From mboxrd@z Thu Jan  1 00:00:00 1970
From: Neil Brown <neilb@suse.de>
Subject: Re: nonzero mismatch_cnt with no earlier error
Date: Mon, 26 Feb 2007 15:36:04 +1100
Message-ID: <17890.25524.465403.130119@notabene.brown>
References: <45DF859B.2050108@eyal.emu.id.au>
	<Pine.LNX.4.64.0702231929380.31611@p34.internal.lan>
	<45DF8DE3.2050903@eyal.emu.id.au>
Mime-Version: 1.0
Content-Type: text/plain; charset=us-ascii
Content-Transfer-Encoding: 7bit
Return-path: <linux-raid-owner@vger.kernel.org>
In-Reply-To: message from Eyal Lebedinsky on Saturday February 24
Sender: linux-raid-owner@vger.kernel.org
To: Eyal Lebedinsky <eyal@eyal.emu.id.au>
Cc: Justin Piszcz <jpiszcz@lucidpixels.com>, linux-raid list <linux-raid@vger.kernel.org>
List-Id: linux-raid.ids

On Saturday February 24, eyal@eyal.emu.id.au wrote:
> But is this not a good opportunity to repair the bad stripe for a very
> low cost (no complete resync required)?

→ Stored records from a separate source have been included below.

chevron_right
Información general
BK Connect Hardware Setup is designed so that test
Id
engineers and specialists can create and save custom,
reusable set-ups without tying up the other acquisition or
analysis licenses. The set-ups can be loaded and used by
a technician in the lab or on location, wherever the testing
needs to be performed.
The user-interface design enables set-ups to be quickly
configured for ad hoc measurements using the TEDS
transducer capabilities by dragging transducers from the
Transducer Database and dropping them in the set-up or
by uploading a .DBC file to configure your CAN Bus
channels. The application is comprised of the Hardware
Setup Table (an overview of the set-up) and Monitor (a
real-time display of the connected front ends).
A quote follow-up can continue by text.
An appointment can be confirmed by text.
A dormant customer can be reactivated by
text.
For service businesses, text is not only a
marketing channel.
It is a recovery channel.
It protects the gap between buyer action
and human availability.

In this case, 'md' knew nothing about an error.  The SCSI layer
detected something and thought it had fixed it itself.  Nothing for md
to do.

> 
> At time of error we actually know which disk failed and can re-write
> it, something we do not know at resync time, so I assume we always
> write to the parity disk.

md only knows of a 'problem' if the lower level driver reports one.
If it reports a problem for a write request, md will fail the device.
If it reports a problem for a read request, md will try to over-write
correct data on the failed block. 
But if the driver doesn't report the failure, there is nothing md can
do.

When performing a check/repair md looks for consistencies and fixes
the 'arbitrarily'.  For raid5/6, it just 'corrects' the parity.  For
raid1/10, it chooses one block and over-writes the other(s) with it.

Mapping these corrections back to blocks in files in the filesystem is
extremely non-trivial.

NeilBrown